Top of Data to use

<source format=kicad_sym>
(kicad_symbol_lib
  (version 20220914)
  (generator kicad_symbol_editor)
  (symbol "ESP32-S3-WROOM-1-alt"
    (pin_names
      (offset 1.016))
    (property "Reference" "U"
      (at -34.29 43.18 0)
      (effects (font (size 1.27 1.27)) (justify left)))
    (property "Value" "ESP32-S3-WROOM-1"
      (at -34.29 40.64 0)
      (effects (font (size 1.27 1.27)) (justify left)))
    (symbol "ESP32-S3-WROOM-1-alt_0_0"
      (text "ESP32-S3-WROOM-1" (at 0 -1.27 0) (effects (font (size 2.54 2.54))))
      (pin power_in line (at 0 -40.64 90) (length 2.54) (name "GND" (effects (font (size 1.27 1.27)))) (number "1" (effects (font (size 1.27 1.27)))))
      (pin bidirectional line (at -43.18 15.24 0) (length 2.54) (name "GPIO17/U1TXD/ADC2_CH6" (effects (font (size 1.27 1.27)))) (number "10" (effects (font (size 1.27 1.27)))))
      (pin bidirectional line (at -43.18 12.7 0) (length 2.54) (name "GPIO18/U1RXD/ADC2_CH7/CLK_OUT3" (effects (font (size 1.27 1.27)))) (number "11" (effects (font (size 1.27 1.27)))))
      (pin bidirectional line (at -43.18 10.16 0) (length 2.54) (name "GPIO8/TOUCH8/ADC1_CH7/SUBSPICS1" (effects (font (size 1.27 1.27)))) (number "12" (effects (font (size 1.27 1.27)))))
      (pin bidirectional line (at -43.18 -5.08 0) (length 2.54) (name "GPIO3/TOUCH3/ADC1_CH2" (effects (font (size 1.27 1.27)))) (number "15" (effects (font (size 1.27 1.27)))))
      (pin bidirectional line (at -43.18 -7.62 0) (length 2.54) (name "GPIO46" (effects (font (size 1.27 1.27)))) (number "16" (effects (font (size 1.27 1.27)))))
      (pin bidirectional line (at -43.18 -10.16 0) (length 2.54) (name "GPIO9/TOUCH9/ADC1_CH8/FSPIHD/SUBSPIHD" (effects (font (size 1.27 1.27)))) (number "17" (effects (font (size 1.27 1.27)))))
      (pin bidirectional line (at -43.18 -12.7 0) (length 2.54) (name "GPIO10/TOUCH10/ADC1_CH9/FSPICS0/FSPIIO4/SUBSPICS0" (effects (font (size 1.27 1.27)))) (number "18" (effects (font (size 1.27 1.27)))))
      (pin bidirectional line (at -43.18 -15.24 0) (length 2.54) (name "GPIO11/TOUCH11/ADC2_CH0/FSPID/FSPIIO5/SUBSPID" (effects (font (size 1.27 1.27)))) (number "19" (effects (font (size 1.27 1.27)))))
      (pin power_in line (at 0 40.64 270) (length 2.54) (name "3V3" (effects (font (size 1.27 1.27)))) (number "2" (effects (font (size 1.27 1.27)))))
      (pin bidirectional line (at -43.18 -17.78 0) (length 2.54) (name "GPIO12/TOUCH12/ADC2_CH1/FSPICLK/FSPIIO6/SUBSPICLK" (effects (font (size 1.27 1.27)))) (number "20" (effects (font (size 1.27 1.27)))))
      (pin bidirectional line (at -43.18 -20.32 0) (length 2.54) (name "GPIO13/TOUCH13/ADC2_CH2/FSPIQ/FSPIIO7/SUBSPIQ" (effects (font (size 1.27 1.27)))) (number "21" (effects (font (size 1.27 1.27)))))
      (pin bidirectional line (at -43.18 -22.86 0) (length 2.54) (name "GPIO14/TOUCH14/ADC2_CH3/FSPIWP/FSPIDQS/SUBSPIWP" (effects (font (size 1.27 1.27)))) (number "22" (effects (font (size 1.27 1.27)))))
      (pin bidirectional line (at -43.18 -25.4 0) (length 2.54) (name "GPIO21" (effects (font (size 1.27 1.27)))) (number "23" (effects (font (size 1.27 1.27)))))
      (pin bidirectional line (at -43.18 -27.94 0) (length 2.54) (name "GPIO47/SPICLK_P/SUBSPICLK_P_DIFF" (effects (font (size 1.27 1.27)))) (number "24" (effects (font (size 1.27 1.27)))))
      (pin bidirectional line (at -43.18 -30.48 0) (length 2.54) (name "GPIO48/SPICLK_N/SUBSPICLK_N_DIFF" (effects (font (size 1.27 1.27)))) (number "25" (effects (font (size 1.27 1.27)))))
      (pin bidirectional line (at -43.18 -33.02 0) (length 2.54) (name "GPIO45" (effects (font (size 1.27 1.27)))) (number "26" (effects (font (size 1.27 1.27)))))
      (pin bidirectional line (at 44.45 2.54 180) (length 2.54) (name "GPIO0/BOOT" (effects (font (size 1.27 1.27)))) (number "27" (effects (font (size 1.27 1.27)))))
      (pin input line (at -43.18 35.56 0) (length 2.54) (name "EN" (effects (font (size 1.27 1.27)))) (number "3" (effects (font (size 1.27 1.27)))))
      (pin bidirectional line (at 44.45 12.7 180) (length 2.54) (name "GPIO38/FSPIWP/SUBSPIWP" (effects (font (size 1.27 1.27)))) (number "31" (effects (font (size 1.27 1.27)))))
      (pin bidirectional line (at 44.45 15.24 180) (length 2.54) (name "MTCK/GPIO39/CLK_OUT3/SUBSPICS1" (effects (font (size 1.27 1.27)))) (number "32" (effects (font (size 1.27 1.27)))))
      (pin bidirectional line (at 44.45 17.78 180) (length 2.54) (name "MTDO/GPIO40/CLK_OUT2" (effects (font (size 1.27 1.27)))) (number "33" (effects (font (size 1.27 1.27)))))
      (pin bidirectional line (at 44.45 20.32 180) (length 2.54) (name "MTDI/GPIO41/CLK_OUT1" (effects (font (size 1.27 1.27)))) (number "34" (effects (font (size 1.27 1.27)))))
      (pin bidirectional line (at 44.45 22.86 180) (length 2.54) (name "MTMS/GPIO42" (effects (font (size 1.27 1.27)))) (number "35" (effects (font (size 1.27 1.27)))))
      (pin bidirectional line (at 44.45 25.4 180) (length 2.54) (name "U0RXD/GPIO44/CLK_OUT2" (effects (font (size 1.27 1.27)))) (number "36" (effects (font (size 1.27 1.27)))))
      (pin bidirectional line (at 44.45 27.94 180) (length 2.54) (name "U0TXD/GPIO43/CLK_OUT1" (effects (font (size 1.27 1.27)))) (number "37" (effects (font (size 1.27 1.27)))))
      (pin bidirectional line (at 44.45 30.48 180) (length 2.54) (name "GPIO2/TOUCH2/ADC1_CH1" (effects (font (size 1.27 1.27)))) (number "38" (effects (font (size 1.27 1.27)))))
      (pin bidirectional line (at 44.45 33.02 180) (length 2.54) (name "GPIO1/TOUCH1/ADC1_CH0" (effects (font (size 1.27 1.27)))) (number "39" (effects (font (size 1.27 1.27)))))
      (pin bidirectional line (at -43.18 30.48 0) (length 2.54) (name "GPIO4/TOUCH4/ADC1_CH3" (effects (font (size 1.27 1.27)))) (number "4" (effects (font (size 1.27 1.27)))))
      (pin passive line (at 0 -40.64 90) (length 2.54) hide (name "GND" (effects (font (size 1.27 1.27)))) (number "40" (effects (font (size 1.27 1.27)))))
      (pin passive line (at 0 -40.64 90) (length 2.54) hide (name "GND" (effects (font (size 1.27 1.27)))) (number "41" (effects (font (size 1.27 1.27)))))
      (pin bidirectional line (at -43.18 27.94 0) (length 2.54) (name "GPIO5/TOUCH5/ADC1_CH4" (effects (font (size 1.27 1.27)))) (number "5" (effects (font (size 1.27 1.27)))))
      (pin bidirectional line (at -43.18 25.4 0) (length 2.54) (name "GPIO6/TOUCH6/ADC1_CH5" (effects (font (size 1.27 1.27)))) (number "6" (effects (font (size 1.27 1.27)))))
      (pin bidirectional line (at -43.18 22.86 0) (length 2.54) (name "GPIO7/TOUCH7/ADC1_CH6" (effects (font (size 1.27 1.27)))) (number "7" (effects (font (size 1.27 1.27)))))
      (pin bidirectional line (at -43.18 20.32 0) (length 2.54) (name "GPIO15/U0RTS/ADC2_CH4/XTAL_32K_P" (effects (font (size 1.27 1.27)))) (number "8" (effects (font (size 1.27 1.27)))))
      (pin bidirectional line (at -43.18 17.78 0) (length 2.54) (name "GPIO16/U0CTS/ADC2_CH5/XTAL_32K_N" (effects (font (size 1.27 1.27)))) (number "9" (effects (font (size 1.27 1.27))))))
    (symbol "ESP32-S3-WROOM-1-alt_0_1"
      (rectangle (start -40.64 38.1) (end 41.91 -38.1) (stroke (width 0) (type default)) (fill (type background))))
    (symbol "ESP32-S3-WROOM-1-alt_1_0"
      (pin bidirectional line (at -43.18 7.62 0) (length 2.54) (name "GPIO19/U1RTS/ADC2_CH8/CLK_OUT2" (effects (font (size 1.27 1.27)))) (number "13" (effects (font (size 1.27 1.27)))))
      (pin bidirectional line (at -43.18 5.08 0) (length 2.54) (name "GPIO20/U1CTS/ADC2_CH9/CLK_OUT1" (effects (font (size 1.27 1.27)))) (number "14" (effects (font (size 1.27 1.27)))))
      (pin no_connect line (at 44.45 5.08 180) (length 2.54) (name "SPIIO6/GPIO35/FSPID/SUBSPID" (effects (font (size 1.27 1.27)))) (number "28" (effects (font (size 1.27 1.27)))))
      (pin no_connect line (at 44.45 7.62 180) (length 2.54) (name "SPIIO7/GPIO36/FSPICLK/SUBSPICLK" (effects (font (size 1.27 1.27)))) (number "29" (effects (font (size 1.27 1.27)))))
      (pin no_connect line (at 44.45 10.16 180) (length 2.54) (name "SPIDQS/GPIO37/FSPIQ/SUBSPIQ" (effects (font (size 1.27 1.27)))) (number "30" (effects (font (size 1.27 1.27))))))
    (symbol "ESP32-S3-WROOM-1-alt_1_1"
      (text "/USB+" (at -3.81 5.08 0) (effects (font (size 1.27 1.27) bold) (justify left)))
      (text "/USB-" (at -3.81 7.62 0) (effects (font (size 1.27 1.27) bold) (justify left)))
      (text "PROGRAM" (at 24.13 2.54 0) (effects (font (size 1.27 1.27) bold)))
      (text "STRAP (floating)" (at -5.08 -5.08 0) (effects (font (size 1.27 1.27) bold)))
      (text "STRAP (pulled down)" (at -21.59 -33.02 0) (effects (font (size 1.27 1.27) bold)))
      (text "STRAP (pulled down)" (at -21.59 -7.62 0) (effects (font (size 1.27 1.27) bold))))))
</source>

Bottom of Data to use

What the task asks:
Above are the records; print exactly the lines from the line with "(pin power_in line (at 0 -40.64" to the line with "(pin bidirectional line (at -43.18 10.16", including both, and nothing else.

Response:
      (pin power_in line (at 0 -40.64 90) (length 2.54) (name "GND" (effects (font (size 1.27 1.27)))) (number "1" (effects (font (size 1.27 1.27)))))
      (pin bidirectional line (at -43.18 15.24 0) (length 2.54) (name "GPIO17/U1TXD/ADC2_CH6" (effects (font (size 1.27 1.27)))) (number "10" (effects (font (size 1.27 1.27)))))
      (pin bidirectional line (at -43.18 12.7 0) (length 2.54) (name "GPIO18/U1RXD/ADC2_CH7/CLK_OUT3" (effects (font (size 1.27 1.27)))) (number "11" (effects (font (size 1.27 1.27)))))
      (pin bidirectional line (at -43.18 10.16 0) (length 2.54) (name "GPIO8/TOUCH8/ADC1_CH7/SUBSPICS1" (effects (font (size 1.27 1.27)))) (number "12" (effects (font (size 1.27 1.27)))))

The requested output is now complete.